Arrange the entries as a Markdown table, starting from the first line of the entries up to and including the line with "0800-718-2222". Use a column named Number for the row number and a column named Text for the line, and leave out blank lines.

---------- Supplied material

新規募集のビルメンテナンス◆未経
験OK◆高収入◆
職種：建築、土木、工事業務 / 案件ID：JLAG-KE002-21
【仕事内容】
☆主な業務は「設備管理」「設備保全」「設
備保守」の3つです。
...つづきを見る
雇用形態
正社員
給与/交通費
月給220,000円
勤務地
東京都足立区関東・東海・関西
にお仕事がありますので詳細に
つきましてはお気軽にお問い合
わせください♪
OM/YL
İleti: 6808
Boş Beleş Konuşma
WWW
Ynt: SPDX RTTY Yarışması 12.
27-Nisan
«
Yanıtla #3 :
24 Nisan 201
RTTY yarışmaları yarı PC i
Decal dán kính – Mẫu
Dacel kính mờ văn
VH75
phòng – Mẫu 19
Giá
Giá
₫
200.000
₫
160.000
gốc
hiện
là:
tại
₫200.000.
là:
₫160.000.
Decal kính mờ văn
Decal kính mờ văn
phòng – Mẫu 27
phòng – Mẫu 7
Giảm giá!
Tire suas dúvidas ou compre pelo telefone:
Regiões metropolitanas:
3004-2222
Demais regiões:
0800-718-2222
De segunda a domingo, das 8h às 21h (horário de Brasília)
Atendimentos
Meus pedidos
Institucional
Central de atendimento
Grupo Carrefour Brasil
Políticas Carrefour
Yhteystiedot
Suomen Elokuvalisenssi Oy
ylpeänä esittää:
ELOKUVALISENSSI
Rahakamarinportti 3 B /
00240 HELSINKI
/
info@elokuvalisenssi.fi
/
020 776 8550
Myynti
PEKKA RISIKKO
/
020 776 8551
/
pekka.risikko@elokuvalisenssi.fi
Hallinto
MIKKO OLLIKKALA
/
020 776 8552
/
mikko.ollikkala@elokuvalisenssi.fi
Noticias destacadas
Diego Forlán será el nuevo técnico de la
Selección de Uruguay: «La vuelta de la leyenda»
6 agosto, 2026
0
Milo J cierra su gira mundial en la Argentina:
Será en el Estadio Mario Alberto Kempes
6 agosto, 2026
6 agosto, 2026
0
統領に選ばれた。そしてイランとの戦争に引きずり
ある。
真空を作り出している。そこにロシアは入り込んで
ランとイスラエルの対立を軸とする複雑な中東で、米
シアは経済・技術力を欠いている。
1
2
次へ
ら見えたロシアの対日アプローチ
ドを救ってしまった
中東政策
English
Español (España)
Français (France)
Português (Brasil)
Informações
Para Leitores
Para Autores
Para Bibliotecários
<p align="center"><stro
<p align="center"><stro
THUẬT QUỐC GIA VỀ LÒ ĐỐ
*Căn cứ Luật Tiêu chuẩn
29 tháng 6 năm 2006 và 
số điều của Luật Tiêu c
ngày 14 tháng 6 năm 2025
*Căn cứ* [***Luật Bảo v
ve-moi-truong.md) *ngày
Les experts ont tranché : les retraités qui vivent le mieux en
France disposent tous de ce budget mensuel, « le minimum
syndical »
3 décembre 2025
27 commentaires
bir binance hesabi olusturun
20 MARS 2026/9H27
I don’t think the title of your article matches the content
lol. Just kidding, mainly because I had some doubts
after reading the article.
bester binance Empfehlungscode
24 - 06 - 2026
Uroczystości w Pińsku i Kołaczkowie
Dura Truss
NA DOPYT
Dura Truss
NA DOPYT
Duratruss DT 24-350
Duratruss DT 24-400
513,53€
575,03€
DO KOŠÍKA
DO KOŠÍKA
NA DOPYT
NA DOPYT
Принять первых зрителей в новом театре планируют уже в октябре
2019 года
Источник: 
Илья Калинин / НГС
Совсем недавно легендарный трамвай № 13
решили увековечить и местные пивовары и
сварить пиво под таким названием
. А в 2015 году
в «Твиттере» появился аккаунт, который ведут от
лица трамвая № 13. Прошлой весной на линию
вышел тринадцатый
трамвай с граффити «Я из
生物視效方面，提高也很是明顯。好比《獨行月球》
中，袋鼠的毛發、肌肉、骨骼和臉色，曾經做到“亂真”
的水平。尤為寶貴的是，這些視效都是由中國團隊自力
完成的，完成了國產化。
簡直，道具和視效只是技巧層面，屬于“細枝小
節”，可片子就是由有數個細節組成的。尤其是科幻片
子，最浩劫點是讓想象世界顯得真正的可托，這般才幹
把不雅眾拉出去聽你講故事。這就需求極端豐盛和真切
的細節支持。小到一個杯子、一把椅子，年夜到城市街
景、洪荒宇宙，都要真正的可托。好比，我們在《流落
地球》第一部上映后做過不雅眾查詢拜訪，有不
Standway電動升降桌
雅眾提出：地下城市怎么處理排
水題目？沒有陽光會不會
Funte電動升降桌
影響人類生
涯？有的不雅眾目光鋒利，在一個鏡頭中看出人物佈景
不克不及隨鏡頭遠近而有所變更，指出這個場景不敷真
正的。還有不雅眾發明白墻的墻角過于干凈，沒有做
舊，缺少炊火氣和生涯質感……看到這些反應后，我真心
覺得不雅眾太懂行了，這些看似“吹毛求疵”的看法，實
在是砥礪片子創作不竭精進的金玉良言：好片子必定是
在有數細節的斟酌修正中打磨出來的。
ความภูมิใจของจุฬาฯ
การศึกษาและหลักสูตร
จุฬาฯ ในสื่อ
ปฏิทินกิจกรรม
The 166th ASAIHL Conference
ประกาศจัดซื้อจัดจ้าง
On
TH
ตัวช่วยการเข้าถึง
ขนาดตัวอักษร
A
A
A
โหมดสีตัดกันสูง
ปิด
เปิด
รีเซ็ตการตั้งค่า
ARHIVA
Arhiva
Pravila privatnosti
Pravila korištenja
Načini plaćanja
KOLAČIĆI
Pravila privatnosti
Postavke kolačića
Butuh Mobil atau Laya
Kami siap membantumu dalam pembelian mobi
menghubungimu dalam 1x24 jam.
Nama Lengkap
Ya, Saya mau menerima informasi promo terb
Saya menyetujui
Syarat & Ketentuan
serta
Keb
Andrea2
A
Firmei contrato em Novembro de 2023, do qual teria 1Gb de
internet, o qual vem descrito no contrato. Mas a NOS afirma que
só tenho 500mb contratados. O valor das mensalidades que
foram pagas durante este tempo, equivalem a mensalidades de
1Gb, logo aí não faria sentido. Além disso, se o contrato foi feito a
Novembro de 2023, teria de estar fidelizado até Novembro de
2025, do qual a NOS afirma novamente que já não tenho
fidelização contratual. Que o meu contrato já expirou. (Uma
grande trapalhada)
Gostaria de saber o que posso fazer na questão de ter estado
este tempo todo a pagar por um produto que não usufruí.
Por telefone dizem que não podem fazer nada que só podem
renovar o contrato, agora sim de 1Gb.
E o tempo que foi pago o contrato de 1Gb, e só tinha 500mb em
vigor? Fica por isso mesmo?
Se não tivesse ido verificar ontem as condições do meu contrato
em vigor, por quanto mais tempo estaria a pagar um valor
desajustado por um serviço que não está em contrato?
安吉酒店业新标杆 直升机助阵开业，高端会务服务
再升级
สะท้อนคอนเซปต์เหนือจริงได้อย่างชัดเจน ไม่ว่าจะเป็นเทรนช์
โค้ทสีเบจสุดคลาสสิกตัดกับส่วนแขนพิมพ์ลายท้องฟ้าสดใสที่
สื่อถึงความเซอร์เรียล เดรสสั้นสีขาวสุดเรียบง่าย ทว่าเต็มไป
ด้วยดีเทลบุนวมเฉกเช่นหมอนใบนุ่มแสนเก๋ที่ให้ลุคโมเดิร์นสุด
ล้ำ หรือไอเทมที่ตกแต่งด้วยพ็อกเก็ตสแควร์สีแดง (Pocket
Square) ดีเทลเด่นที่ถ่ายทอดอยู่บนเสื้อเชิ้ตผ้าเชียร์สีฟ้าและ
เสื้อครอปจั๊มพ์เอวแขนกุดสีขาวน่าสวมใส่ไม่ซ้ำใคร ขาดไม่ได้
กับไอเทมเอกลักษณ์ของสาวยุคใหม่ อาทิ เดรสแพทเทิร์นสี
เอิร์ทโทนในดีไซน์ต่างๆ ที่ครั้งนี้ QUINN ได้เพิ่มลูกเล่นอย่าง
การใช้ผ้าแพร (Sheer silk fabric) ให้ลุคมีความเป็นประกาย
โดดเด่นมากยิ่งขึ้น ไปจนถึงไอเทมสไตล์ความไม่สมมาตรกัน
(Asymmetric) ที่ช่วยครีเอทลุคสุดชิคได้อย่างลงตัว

--------------------

- **Exercise response**:
| Number | Text |
|---|---|
| 1 | 新規募集のビルメンテナンス◆未経 |
| 2 | 験OK◆高収入◆ |
| 3 | 職種：建築、土木、工事業務 / 案件ID：JLAG-KE002-21 |
| 4 | 【仕事内容】 |
| 5 | ☆主な業務は「設備管理」「設備保全」「設 |
| 6 | 備保守」の3つです。 |
| 7 | ...つづきを見る |
| 8 | 雇用形態 |
| 9 | 正社員 |
| 10 | 給与/交通費 |
| 11 | 月給220,000円 |
| 12 | 勤務地 |
| 13 | 東京都足立区関東・東海・関西 |
| 14 | にお仕事がありますので詳細に |
| 15 | つきましてはお気軽にお問い合 |
| 16 | わせください♪ |
| 17 | OM/YL |
| 18 | İleti: 6808 |
| 19 | Boş Beleş Konuşma |
| 20 | WWW |
| 21 | Ynt: SPDX RTTY Yarışması 12. |
| 22 | 27-Nisan |
| 23 | « |
| 24 | Yanıtla #3 : |
| 25 | 24 Nisan 201 |
| 26 | RTTY yarışmaları yarı PC i |
| 27 | Decal dán kính – Mẫu |
| 28 | Dacel kính mờ văn |
| 29 | VH75 |
| 30 | phòng – Mẫu 19 |
| 31 | Giá |
| 32 | Giá |
| 33 | ₫ |
| 34 | 200.000 |
| 35 | ₫ |
| 36 | 160.000 |
| 37 | gốc |
| 38 | hiện |
| 39 | là: |
| 40 | tại |
| 41 | ₫200.000. |
| 42 | là: |
| 43 | ₫160.000. |
| 44 | Decal kính mờ văn |
| 45 | Decal kính mờ văn |
| 46 | phòng – Mẫu 27 |
| 47 | phòng – Mẫu 7 |
| 48 | Giảm giá! |
| 49 | Tire suas dúvidas ou compre pelo telefone: |
| 50 | Regiões metropolitanas: |
| 51 | 3004-2222 |
| 52 | Demais regiões: |
| 53 | 0800-718-2222 |